Love, Angela Carter, Pg.3
A love-triangle, which seems to be based on anything but love, is at the centre of this devastatingly dark tale, reminding me of Angela Carter’s first novel, Shadow Dance. Like Love, Shadow Dance is also made up of a love-triangle between two men, the ghastly Honeybuzzard (whose name reappears in shortened form in Love) and Morris, and a young woman, Ghislane. This novel also ends catastrophically (though I won’t say how).

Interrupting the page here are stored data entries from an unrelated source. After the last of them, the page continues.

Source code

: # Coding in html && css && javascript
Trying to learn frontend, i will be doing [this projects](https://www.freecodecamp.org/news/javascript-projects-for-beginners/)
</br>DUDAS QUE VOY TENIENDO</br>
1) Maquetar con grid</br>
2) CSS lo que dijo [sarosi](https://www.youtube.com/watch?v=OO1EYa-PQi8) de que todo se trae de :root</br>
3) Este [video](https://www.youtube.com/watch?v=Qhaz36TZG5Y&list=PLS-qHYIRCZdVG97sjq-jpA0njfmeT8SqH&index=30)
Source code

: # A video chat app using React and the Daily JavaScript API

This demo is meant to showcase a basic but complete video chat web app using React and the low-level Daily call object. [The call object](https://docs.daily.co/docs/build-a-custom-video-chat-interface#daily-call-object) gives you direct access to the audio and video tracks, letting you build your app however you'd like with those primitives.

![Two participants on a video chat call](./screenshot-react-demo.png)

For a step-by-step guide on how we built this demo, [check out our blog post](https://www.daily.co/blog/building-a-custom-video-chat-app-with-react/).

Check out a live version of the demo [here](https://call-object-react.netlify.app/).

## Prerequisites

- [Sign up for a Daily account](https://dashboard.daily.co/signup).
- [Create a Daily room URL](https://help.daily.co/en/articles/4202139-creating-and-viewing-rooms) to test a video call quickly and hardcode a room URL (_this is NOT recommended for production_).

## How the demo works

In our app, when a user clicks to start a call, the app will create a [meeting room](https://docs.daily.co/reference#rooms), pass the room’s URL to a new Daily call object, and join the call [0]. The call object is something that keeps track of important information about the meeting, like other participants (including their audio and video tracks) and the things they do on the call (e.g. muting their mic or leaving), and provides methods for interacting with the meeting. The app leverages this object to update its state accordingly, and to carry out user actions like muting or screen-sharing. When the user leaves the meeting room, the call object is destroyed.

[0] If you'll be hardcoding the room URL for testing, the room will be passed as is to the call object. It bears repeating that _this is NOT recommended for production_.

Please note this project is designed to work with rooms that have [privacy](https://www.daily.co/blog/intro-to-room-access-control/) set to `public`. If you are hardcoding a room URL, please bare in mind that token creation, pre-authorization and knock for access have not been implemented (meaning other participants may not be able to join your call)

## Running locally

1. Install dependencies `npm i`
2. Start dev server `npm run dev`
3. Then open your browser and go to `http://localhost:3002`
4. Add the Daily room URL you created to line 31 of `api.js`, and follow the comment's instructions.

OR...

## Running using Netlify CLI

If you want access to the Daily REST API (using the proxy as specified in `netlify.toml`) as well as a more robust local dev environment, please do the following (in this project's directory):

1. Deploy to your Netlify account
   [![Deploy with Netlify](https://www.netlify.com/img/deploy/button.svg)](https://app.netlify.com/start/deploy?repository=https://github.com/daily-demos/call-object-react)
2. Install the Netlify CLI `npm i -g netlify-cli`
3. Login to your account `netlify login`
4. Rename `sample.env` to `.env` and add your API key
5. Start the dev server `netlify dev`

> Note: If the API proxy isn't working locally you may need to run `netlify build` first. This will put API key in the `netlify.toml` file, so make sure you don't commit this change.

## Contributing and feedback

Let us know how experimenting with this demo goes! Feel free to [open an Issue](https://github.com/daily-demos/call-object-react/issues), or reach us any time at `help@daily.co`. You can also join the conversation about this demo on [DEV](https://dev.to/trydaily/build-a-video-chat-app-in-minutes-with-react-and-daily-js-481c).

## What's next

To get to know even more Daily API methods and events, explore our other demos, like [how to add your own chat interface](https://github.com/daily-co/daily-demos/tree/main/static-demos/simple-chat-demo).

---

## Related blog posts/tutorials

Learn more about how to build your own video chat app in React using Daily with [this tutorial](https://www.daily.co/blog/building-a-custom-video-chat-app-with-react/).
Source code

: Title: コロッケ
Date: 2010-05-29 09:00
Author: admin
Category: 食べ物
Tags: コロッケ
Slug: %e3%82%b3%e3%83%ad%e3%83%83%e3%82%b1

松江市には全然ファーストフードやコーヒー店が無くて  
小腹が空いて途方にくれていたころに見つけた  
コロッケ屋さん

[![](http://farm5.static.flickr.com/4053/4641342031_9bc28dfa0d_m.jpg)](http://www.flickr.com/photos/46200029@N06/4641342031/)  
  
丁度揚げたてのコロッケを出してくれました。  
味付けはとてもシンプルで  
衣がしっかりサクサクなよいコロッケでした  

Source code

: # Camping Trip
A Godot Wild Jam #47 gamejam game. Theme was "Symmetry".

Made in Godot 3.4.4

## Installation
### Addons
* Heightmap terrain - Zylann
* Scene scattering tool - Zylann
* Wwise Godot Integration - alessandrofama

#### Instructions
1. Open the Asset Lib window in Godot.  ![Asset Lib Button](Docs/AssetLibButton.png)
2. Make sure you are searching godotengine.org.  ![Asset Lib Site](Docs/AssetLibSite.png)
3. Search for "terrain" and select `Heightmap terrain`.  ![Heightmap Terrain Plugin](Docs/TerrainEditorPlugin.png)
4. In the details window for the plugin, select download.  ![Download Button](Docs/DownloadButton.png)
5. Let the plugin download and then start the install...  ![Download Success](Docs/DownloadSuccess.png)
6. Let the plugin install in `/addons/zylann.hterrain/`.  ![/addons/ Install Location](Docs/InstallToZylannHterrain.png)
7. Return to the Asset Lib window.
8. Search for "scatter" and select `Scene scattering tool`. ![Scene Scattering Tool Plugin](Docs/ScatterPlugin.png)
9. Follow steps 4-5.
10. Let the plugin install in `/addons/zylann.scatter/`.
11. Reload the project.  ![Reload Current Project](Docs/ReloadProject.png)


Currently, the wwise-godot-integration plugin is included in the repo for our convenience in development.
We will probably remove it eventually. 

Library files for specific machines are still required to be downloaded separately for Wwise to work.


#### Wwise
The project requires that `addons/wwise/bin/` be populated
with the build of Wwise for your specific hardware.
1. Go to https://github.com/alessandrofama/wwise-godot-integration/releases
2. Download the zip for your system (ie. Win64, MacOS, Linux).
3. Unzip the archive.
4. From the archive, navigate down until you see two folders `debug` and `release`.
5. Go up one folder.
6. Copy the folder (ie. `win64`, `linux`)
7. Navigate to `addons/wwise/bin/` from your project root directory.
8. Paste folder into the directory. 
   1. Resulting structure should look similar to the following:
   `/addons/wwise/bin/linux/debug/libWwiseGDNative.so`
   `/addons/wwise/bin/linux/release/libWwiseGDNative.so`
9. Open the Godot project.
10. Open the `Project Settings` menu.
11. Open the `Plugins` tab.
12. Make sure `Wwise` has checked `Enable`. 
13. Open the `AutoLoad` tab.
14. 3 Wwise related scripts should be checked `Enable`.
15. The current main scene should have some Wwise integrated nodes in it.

Unlike Shadow Dance, Angela Carter’s fifth novel hones in, with more detail, on the, predominantly, violent and heterosexual orientation of the characters. From Annabel’s loss of virginity, described in acute detail, to Lee’s numerous sexual encounters with the philosophy teacher’s wife, a young university student, Carolyn and his pupil, Joanne, heterosexuality abounds in this short tale of disaster. Though, it is mostly a heterosexuality that perceives women as placid and subservient to male needs, despite the myth of greater female sexual freedom due to the creation and wide dissemination of the Pill. As Annabel imagines when sleeping with Lee:
‘[…] whatever he was, he grew necessary to her and she even played with the idea of bearing his children, though these children existed solely in the terms of her mythology, were purely symbolic and quite undemanding, related not to fantasies of motherhood but to certain explicit fantasies she had of totally engulfing him which she occasionally experienced with extraordinary intensity when he penetrated her, as if, drawing him through her hairy portals, he could be forever locked up inviolably inside her, reduced to the condition of an embryo and, by dissolving in his own sperm, become himself his own child. So, by impregnating her, he would cease to exist’.
Love, Angela Carter, Pg.35
It is interesting that her experience of sex never lives up to the image she has in her head of totally consuming her partner – she still remains the victim in this relationship. And as Sue Roe argues in her essay, ‘The Disorder of Love: Angela Carter’s Surrealist Collage’, ‘Annabel is the victim of everything that has produced her and thereby outlawed her from herself; it may be that Love should really stand among Carter’s most important works, in that it leads the reader deeply into the question of how to render the problem of outlawed femininity in artistic form’.
There is so much going on in Love that it is impossible to talk about, or even understand, everything that happened after only one reading. Tropes that have become familiar in Carter’s work, such as incest (which is only hinted as desire in Love), femininity and female roles as a construct (such as the script of the Other Woman – Carolyn) and sadomasochism are all packed into this 120 page novel leaving hardly any space to breathe. Yet, it is an exciting and thought-provoking novel that makes you think about the word ‘love’ in all its splendour and devastating destruction.